Flint hummed and tossed his wet towel across the room into the dirty hamper. "Well, assuming what you heard was real—"

"Yes, we are assuming," Harry interrupted with irritation. It had to be real because if it wasn't that meant she hadn't said she forgave him either and just—no. It had been real. He had to trust in that.

"—she couldn't have known she was going to get attacked, right?"

"I don't know. I guess? Unless she somehow tipped off the creature that she'd figured something out."

Nodding slowly, Flint tilted his head to the side, eyes unfocused. "But if not… let's say she started to figure something out but she had to run to the game and she had the notes on her that day. Bass could be the start of a word instead of a complete word or it could mean base, like the bottom of something." He snapped his finger and turned to Harry with a grin. "What if she left the notes in the bottom of her Quidditch locker? Have you searched there?"

"No, that's brilliant!" Harry shoved on his shoes and bounced to his feet. "But how do we get into the Gryffindor locker room?"

"We?"

"If you help me get into her locker I'll help you prank the place."

"If we're going to prank it we need supplies and a plan. And Terence. If we leave him out, he'll never forgive me."

"I thought he didn't approve of trickery in Quidditch?"

"Terence doesn't like cheating to win because he doesn't find it satisfying or honorable or some crap like that." Flint rolled his eyes and flicked his fingers, obviously baffled by the idea. "However, psychologically terrorizing the enemy is more of a moral gray zone for him, especially since we aren't even competing right now so it won't have a bearing on the outcome of a match. He hates being left out and enjoys a good joke. Pranking the Gryffindor locker room is right up his alley. We should definitely bring him."

Which was all well and good, but even after bringing in Terence and then the rest of the team and devising a series of tricks to leave in the Gryffindor locker room, they still had to figure out how to get past the password on the portrait door.

Over the next two weeks they tried multiple ways to get in—all without success.

The most recent had Harry in his invisibility cloak waiting earlier in the day to hear the password right when they changed it to a new one, then coming back with the rest of the team to let everyone in. The only problem was that as soon as the Slytherin team got up to the portrait and tried to say the password to the second Chaser, the Gryffindor players in the portrait all started shouting about treachery and the Chaser in question hid behind the keeper so no one could give him the password. Miles had gotten impatient and tried shouting the password when the second Chaser had peeked out, only to have the entire hallway start cheering as another player claimed Miles had been talking to him and the defenses activated and started attacking the interlopers.

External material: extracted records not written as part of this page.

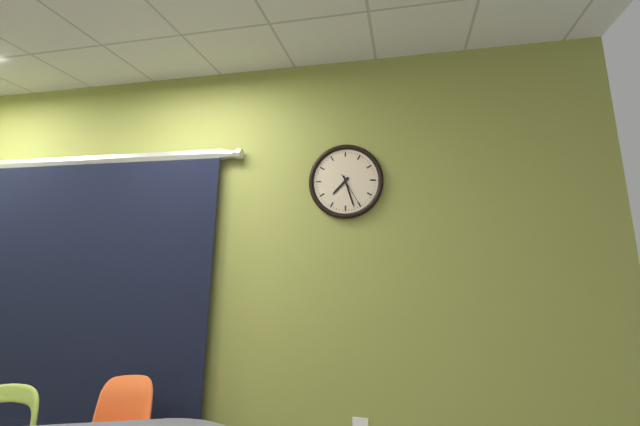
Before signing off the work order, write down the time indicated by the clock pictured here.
7:27
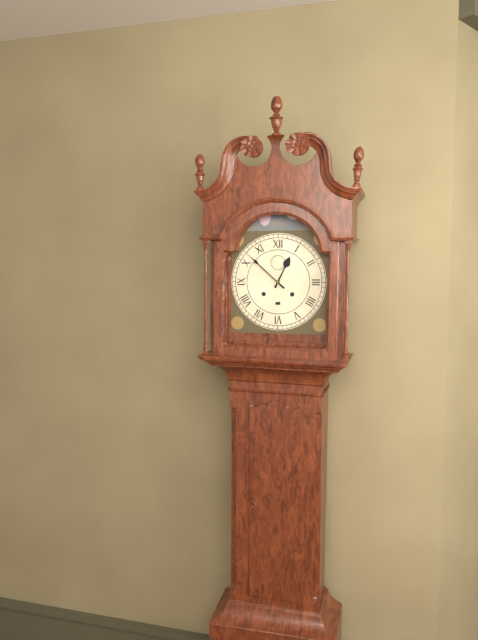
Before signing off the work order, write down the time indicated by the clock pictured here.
12:52
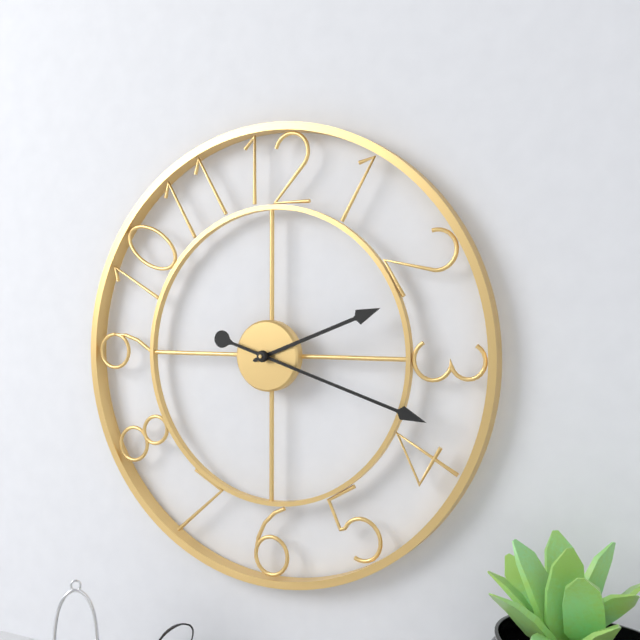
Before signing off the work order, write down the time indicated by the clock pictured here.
2:18
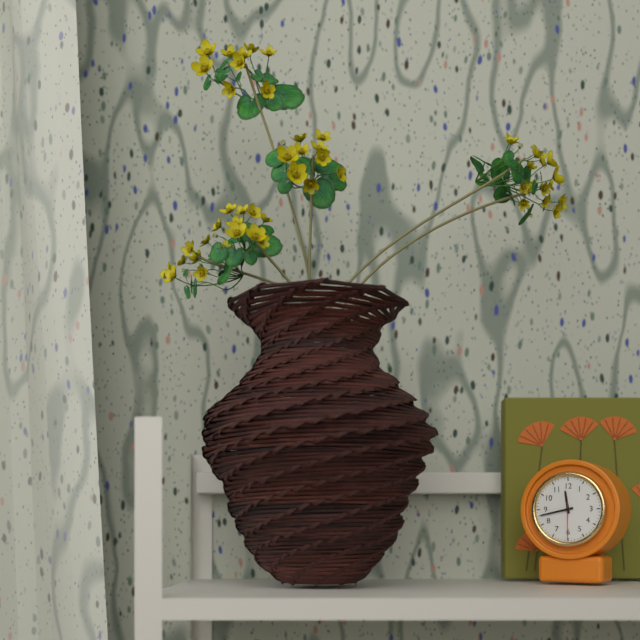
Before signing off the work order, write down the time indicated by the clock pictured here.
11:43
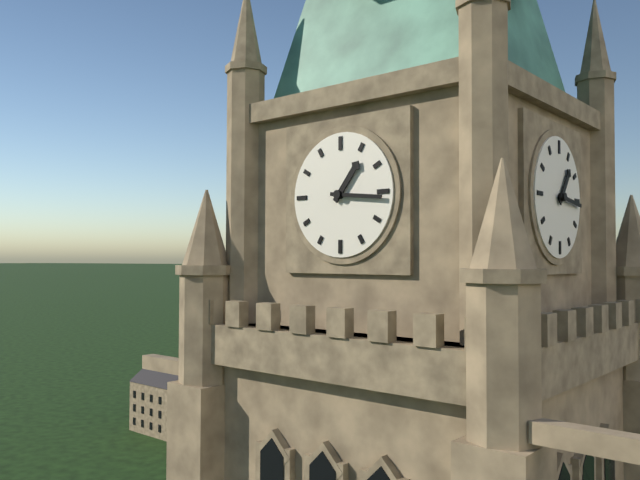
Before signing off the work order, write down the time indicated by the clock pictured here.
1:16
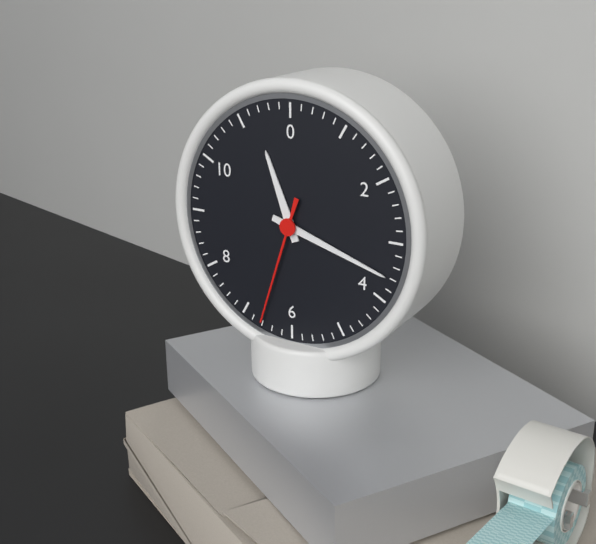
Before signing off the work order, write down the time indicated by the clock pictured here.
11:18:33
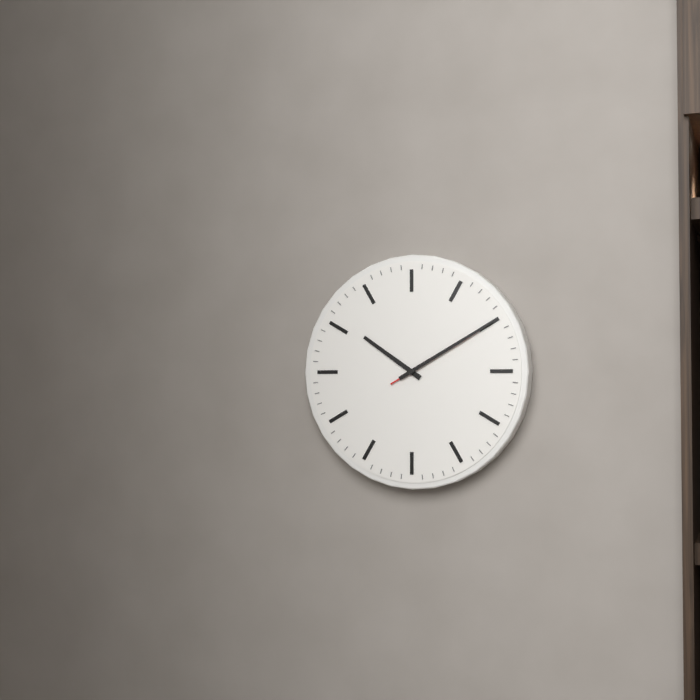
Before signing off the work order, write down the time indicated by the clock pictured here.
10:10:10
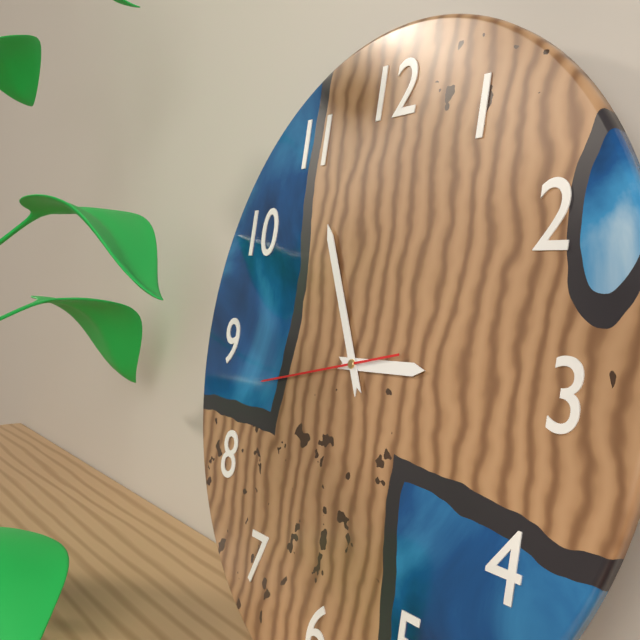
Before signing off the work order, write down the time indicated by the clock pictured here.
2:55:43
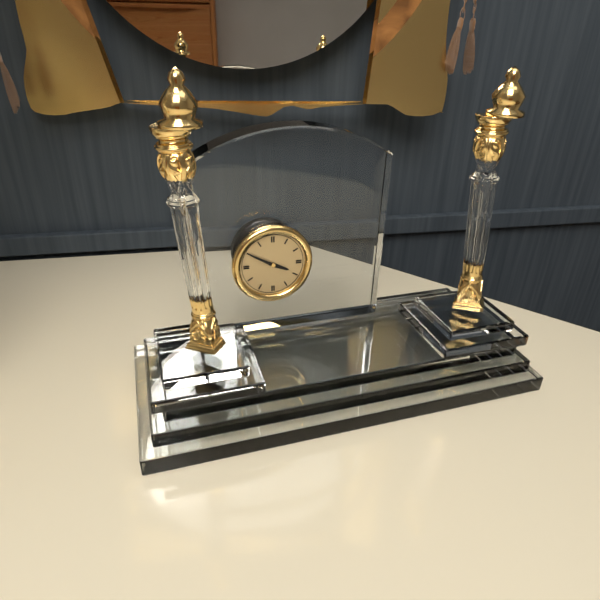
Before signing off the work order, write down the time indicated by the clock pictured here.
3:50
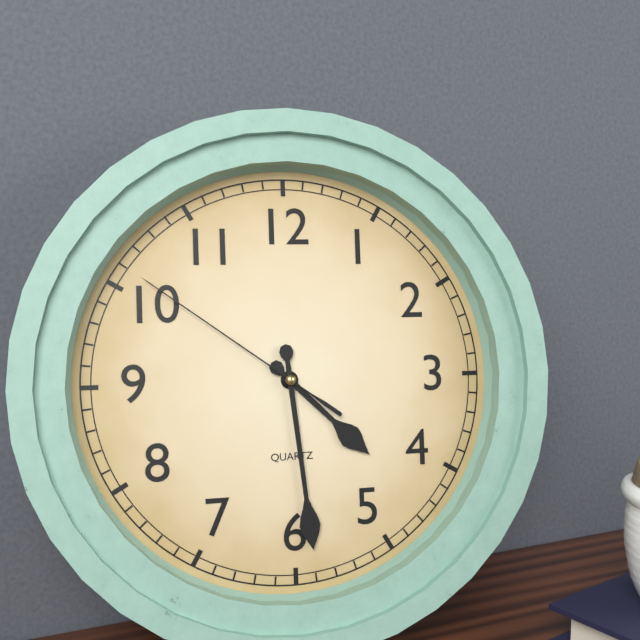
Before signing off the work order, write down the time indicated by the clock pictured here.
4:29:51
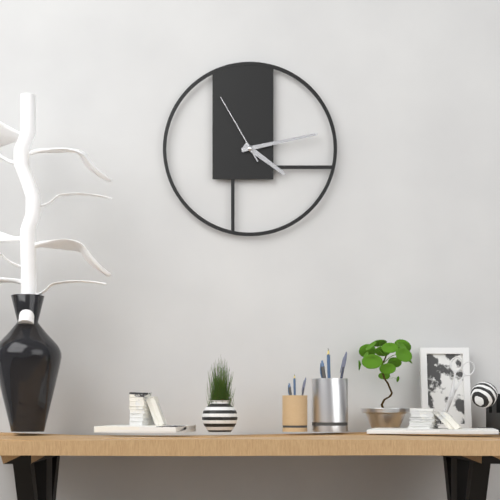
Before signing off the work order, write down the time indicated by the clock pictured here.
4:13:55
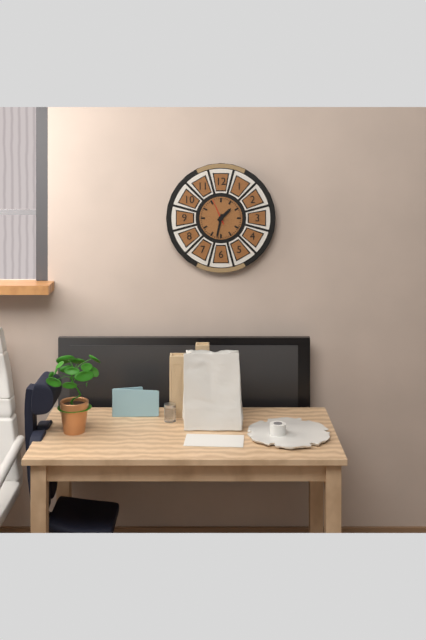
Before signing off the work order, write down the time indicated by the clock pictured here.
1:32
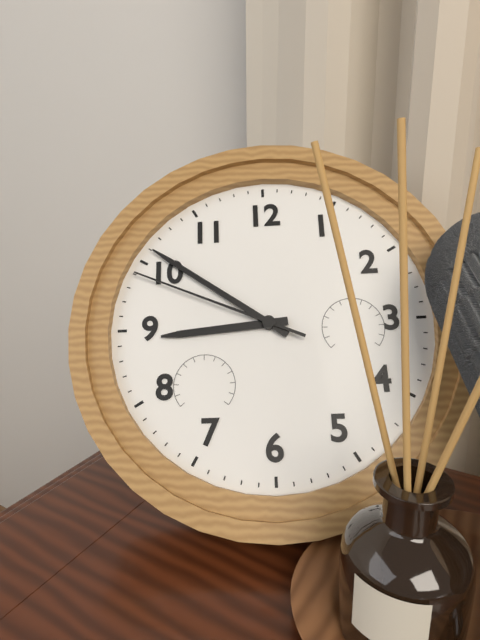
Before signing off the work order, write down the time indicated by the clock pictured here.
8:51:49
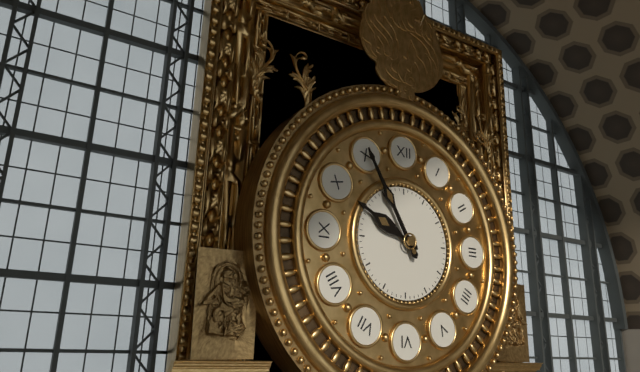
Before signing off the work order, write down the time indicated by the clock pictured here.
9:55
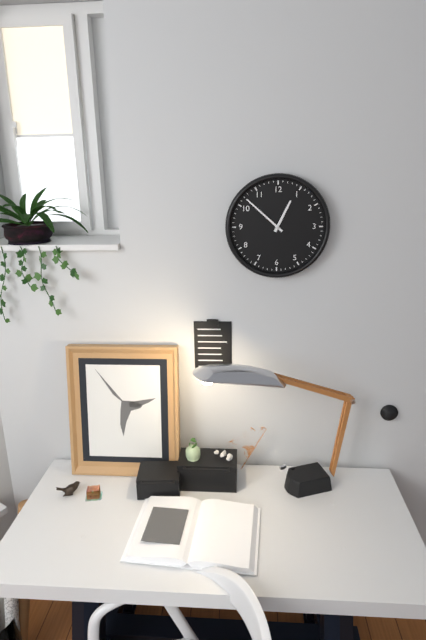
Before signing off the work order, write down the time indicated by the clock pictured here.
12:52
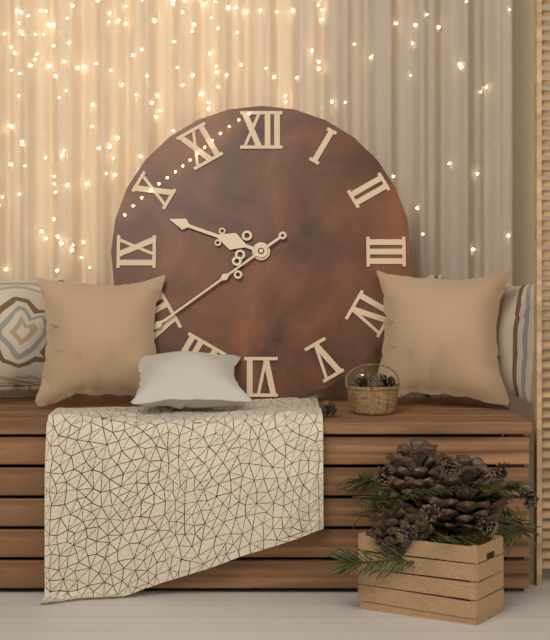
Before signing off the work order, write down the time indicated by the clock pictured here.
9:39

"That's right, run for ye lives ye churlish wand-wipers!" cried the Seeker from the Gryffindor portrait with a cackle as broken Snitches and crusty socks pelted Harry and his friends in the backs as they ran down the hall and skidded around the corner to safety.

"All right, I'm done with this! New plan," Draco spat, ripping off a sports bra growing disgusting greenish-yellow fuzz off his head and tossing it to the side with a shudder. Scrubbing his fingers off in his robes, he darted a look around the empty hallway. "We can't figure out how to trick the portrait, so one of the players has to be our weak link instead. Who's the most dim-witted and easiest to trick? Let's target them. Harry can follow them inside in his cloak and then let the rest of us in later on once the coast is clear."

"Wood is too suspicious."

"And the Weasley twins are probably too difficult to manipulate."

"What about Skipper?"

They exchanged wicked smirks. Not even his own house liked Skipper anymore. Being injured out and shown up by the reserve Seeker two games in a row had made him foul tempered. He'd become a social pariah.

Harry was forced to let the others take the lead on figuring out how to get Skipper to go to the locker room alone. His part was to sit and wait. He hated waiting.

It took a week to manipulate Skipper to where they wanted him. Flint, Dulcina, and Terence were in charge of getting Skipper alone to the locker room, with Miles, Artemis, and Draco acting as lookouts and distractions for the rest of the Gryffindor team as needed.

Hood of his cloak down, Harry impatiently paced the hallway, probably looking like a floating head to anyone who wandered past. Draco was watching for Artemis's signal to warn Harry to put his hood up and get ready to follow Skipper inside. It was taking forever. Both Draco and Harry were getting bored and frustrated, making them irritable. It was a dangerous state for the two of them recently.

"Hey Draco?" Harry said.

"What?"

"Look behind you."

Draco twisted around. "Why—YAH!" Jumping, he scurried backwards from the line of at least fifteen spiders trooping across the hall, up the wall, and behind the portrait of the broom racer. "I hate you. And I hate spiders! They're so weird and creepy with all the legs and eyes and gah." He shook out his robes jerkily, making sure nothing was climbing on him.

"Everything this year is weird and creepy," Harry grumbled, amusement falling away as he remembered that unlike the rest of them, this wasn't just a prank for him, it was a way to hopefully find Hermione's notes about what creature had attacked her. "Do you see Dulcina signalling yet?"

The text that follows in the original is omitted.